Interesting strings algorithm

Given two finite sequences of string, A and B, of length n each, for example:
A1: "kk", A2: "ka", A3: "kkk", A4: "a"

B1: "ka", B2: "kakk", B3: "ak", B4: "k"
Give a finite sequences of indexes so that their concentration for A and B gives the same string. Repetitions allowed.

In this example I can't find the solution but for example if the list (1,2,2,4) is a solution then A1 + A2 + A2 + A4 = B1 + B2 + B2 + B4. In this example there are only two characters but it's already very difficult. Actually it's not even trivial to find the shortest solution with one character!

I tried to think of things.. for example the total sum of the length of the strings must be equal and the for the first and last string we need corresponding characters. But nothing else. I suppose for some set of strings it's simply impossible. Anyone can think of a good algorithm?
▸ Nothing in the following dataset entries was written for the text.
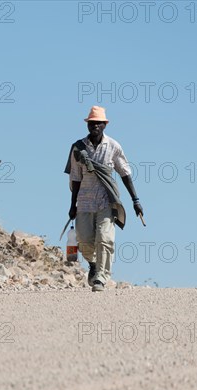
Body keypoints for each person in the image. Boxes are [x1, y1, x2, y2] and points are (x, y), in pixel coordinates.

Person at [64, 106, 143, 292]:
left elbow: (125, 173)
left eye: (98, 123)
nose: (95, 126)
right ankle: (92, 264)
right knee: (83, 239)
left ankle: (101, 277)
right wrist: (72, 205)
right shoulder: (78, 148)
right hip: (84, 201)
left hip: (106, 201)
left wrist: (135, 200)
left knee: (105, 239)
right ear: (88, 125)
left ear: (105, 125)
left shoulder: (114, 147)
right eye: (92, 123)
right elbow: (75, 178)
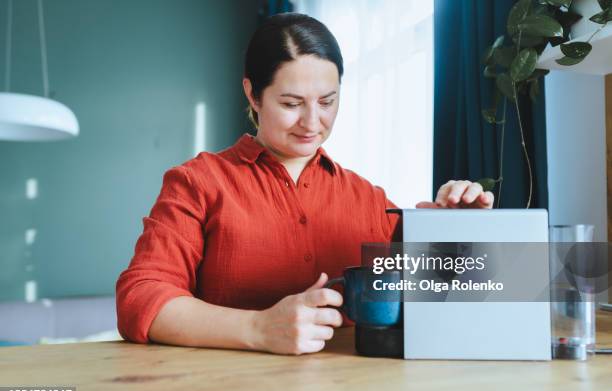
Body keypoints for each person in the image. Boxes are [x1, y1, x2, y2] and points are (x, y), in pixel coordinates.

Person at [115, 13, 494, 356]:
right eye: (292, 103)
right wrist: (257, 328)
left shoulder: (368, 198)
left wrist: (457, 231)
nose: (312, 123)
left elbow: (447, 295)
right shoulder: (197, 183)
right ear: (252, 94)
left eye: (327, 101)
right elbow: (140, 298)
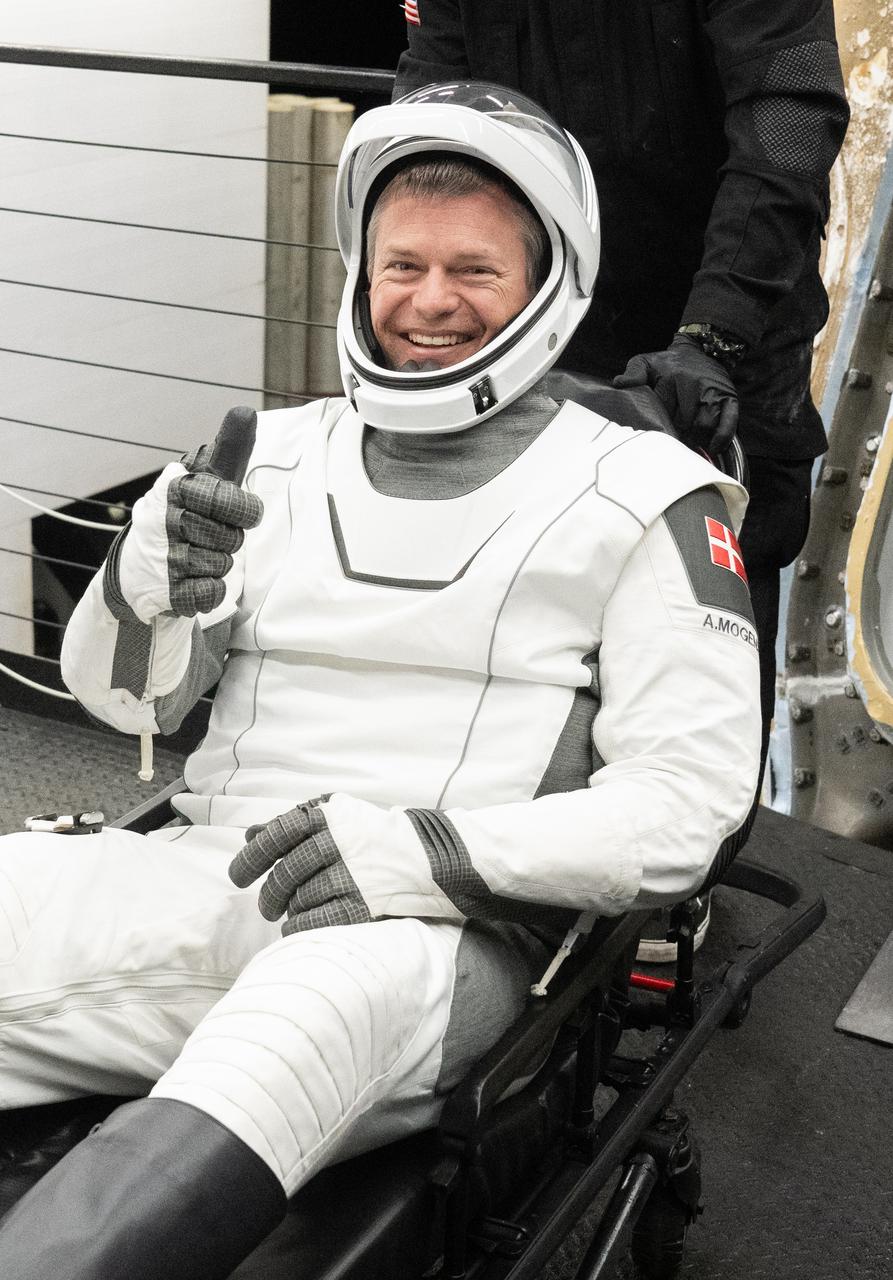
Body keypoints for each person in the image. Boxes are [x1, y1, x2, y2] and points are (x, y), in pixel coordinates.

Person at [0, 84, 759, 1280]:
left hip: (431, 936)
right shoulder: (269, 456)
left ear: (549, 284)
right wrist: (150, 583)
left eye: (474, 269)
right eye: (401, 264)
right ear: (362, 272)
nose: (430, 300)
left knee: (309, 1010)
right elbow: (122, 701)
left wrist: (420, 852)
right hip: (218, 870)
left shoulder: (647, 494)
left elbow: (689, 804)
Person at [393, 1, 850, 775]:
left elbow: (789, 113)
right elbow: (433, 112)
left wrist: (713, 332)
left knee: (706, 609)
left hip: (721, 325)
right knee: (522, 596)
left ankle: (693, 858)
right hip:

EDIT: Apparently, this is the Post Correspondence Problem

There is no algorithm that can decide whether a such an instance has a solution or not. If there were, the halting problem could be solved. Dirty trick...

Solution

It is not clear what the 'solution' you are looking for is, the longest solution? the shortest? all solutions?
Since you allow repetition there will an infinite number of solutions for some inputs so I will work on:

Find all sequences under a fixed length.

Written as a pseudo code but in a manner very similar to f# sequence expressions

// assumed true/false functions

let Eq aList bList =  
// eg Eq "ab"::"c" "a" :: "bc" -> true
// Eq {} {} is _false_

let EitherStartsWith aList bList =  
// eg "ab"::"c" "a" :: "b" -> true
// eg "a" "ab" -> true
// {} {} is _true_    

let rec FindMatches A B aList bList level
    = seq {
        if level > 0
            if Eq aList bList
                yield aList
            else if EitherStartsWith aList bList
                Seq.zip3 A B seq {1..} 
                |> Seq.iter (func (a,b,i) -> 
                    yield! FindMatches A B aList::(a,i) bList::(b,i) level - 1) }

let solution (A:seq<string>) (B:seq<string>) length =
    FindMatches A B {} {} length

Some trivial constraints to reduce the problem:

The first selection pair must have a common start section.
the final selection pair must have a common end section.

Based on this we can quickly eliminate many inputs with no solution

let solution (A:seq<string>) (B:seq<string>) length =
    let starts = {}
    let ends = {}
    Seq.zip3 A B seq {1..} 
    |> Seq.iter(fun (a,b,i) -> 
        if (a.StartsWith(b) or b.StartsWith(a))
            start = starts :: (a,b,i)
        if (a.EndsWith(b) or b.EndsWith(a))
            ends = ends :: (a,b,i))

    if List.is_empty starts || List.is_empty ends
        Seq.empty // no solution
    else
        Seq.map (fun (a,b,i) -> 
            FindMatches A B {} :: (a,i) {} :: (b,i) length - 1)
        starts 
        |> Seq.concat